Equity Sector Rotation
Equity sectors are sources of alpha primarily for strategic asset allocation managers. They seek timely shifts between low, high and negative beta exposure through varied sector and/or asset class weightings (on a long-only or on a long/short basis). Before executing a strategy, it helps investors to group equity sectors into offense and defense categories.
To sort things out, we quantify three sources of beta. Our methodology quantifies the past relationship of equity sector performance to market, economic and credit trends. Doing so aids in the evaluation of current sector performance relative to historic trends. A quantitative process limits human bias that interferes with the execution of a money manager's investment thesis. A composite beta score for sector exposures also aids managers in their asset allocation and risk management objectives.
Figure 1 displays the Dow Jones (DJ) Sector Legend for the DJ Total Market Index (DJTMI) and its constituent economic sectors. Here we find the DJTMI, DJ sectors and their respective iShares ETFs, offense (high beta) and defense (low beta). Composite betas for offense and defense (top of columns 4 and 5) result from equally weighting the five highest and five lowest beta scores for the 10 DJ sectors.
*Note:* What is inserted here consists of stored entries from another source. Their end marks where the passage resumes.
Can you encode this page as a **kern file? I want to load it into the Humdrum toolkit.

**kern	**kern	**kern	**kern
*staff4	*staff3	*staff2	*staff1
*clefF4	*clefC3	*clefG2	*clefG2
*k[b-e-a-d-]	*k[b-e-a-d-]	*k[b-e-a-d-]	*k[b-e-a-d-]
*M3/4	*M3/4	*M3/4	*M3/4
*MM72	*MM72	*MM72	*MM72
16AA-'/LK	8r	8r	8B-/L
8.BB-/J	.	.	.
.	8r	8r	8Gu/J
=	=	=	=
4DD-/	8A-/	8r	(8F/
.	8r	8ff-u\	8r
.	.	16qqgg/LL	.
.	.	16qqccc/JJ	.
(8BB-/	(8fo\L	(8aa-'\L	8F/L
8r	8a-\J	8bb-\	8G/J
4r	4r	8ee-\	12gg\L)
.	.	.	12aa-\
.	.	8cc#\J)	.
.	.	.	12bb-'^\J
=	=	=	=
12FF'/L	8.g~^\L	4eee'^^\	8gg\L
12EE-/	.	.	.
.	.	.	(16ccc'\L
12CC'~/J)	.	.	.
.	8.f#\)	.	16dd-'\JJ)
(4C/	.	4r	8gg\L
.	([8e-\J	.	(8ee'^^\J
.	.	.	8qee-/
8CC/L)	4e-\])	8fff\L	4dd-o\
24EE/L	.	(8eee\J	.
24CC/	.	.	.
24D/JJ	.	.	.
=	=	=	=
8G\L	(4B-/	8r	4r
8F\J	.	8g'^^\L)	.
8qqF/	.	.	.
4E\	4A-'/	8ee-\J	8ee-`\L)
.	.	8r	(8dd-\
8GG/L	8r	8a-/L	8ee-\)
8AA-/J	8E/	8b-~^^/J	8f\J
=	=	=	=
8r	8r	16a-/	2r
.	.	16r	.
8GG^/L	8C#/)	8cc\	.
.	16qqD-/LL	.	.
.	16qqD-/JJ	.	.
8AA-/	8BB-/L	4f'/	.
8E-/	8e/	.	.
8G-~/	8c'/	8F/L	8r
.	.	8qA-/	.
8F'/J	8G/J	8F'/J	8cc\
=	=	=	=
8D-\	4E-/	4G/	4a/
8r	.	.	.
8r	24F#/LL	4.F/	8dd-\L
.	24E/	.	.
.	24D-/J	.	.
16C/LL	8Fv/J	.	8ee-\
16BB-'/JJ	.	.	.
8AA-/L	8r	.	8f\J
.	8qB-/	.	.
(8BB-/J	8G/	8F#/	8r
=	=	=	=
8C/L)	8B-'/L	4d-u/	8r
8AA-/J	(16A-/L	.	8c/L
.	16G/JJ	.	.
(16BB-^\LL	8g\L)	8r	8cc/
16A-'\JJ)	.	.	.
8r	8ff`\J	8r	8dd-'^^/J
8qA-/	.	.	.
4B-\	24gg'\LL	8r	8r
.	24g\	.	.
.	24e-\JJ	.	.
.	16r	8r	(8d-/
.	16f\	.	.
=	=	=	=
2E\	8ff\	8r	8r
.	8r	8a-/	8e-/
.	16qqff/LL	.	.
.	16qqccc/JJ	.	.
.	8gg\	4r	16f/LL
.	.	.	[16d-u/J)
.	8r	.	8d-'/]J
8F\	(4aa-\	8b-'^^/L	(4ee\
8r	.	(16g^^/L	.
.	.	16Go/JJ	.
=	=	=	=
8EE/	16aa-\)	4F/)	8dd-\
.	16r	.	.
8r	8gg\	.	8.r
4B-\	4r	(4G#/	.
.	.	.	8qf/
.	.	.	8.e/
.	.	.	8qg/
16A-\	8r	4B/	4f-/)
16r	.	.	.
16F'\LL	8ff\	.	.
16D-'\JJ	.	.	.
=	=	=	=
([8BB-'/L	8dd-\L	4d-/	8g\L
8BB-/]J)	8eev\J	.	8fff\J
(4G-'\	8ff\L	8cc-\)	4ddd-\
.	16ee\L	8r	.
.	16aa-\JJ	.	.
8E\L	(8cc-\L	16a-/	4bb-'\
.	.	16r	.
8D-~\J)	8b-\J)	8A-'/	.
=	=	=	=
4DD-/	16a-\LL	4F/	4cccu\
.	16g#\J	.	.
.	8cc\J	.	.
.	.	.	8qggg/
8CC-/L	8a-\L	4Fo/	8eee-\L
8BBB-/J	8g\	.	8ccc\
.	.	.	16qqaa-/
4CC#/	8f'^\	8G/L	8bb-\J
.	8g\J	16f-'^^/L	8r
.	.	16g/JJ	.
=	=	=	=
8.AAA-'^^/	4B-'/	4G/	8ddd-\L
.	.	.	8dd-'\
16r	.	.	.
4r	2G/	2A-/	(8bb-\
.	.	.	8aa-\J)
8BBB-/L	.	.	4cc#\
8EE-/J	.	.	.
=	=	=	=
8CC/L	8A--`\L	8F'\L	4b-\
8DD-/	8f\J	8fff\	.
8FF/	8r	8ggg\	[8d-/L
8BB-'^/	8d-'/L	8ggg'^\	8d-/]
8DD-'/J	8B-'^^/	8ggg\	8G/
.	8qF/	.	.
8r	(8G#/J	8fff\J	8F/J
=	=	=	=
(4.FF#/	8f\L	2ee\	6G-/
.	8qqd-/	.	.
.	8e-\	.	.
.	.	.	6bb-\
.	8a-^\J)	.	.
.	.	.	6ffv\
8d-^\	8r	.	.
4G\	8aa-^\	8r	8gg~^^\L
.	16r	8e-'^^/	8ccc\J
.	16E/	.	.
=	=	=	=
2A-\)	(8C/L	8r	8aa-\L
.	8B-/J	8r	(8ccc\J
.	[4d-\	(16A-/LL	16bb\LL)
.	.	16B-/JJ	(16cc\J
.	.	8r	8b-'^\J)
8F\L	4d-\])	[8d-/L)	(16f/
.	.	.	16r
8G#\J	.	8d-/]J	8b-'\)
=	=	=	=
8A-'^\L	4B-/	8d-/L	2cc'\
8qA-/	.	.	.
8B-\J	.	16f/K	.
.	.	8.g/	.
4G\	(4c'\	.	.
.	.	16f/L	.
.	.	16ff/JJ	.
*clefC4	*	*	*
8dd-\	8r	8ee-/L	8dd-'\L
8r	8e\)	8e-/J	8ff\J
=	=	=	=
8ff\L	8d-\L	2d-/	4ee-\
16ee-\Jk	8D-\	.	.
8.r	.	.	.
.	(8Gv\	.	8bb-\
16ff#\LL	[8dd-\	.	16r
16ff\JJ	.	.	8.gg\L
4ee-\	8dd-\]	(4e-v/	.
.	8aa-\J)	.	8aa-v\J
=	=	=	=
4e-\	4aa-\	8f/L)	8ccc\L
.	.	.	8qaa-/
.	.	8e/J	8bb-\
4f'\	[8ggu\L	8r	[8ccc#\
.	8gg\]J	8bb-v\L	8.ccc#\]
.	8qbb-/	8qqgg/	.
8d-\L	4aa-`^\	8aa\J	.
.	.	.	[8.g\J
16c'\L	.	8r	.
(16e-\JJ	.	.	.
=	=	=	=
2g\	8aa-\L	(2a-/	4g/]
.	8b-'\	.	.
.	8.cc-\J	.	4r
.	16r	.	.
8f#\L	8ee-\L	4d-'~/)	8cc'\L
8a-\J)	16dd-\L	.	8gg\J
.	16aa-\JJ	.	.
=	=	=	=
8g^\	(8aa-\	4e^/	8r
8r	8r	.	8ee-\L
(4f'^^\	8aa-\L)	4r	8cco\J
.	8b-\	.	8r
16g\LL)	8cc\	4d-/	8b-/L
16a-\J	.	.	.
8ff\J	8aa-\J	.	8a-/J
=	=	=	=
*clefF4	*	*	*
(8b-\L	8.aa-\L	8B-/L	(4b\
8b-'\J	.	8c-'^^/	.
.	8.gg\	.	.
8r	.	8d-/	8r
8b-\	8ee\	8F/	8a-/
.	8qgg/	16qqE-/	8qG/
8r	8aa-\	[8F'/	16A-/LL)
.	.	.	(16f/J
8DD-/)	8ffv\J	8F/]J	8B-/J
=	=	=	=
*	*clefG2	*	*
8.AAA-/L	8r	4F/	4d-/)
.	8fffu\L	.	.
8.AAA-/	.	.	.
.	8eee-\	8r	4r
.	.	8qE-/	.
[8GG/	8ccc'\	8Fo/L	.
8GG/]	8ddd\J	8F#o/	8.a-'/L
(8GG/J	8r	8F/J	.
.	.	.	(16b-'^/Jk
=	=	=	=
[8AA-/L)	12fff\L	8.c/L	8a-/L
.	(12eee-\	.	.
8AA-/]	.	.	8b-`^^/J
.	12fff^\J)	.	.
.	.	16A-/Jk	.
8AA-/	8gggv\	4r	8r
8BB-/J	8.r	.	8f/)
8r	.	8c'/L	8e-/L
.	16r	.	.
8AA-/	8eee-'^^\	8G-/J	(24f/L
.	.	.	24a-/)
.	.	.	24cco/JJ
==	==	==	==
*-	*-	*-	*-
Offense holds sector ETFs with the five highest betas. They range from 11.2 (ranked #1) to 6.6 (#5). Defense includes the ETFs ranked #6 to #10, which are the least to the most defensive sectors. They range from 4.4 (#6) to 0.2 (#10). Beta rankings result from the sum of each ETF's market beta (A=DJTMI) + economic beta (B=RGNP)3 + credit risk beta (C= sensitivity to interest rate differentials between high- and low-quality debt). Each sector carries a different market, economic and credit beta. These are the most relevant factors for grouping industry sectors into offense and defense. Rankings are dependent on the factors employed and scoring methods (alternatives to A+B+C).
Based on this process, technology is the most offensive sector (ranked #1) while health care is the most defensive sector (#10). The former scores 11.2 while the later 0.2. Sector scores in column 8 are the sum of columns A+B+C. Group averages are 7.7 for Offense and 2.0 for Defense (see top of columns 4 and 5). Offensive ETFs are nearly four times more sensitive to our factors as defensive ETFs and 1.6 times more sensitive than the market (IYY).
Figure 1. Dow Jones Sector Legend
Beta scores are purely driving seven sector weights, these being technology, basic materials and utilities that are underweighted; health care and consumer goods, which are overweighted; and the industrial and consumer service sectors, which are neutral weight. In addition, special valuation considerations are employed in relation to the financial, energy and telecom sectors.
1 Defensive rotations to DVY and OEF occur when the S&P 500's 50-day moving price average (DMA) falls below the S&P's 200 DMA. Rotations result in selling 40% of a core equity position (SPY or RSP) and then allocating the proceeds to DVY and OEF. 60% is invested in DVY and 40% to OEF. This results in allocations of 60% to core equity, 24% to DVY and 16% to OEF (SPY + Defense and SPXEW + Defense).
2 Beta is a statistical metric that measures how sensitive a security, portfolio or asset class is to price movements of a broad market index. Betas less than 1.0 move less while betas greater than 1.0 vary more than a specific index.
3 Real gross national product (RGNP) is a more sensitive measure for evaluating economic sector performance than nominal or real gross domestic product.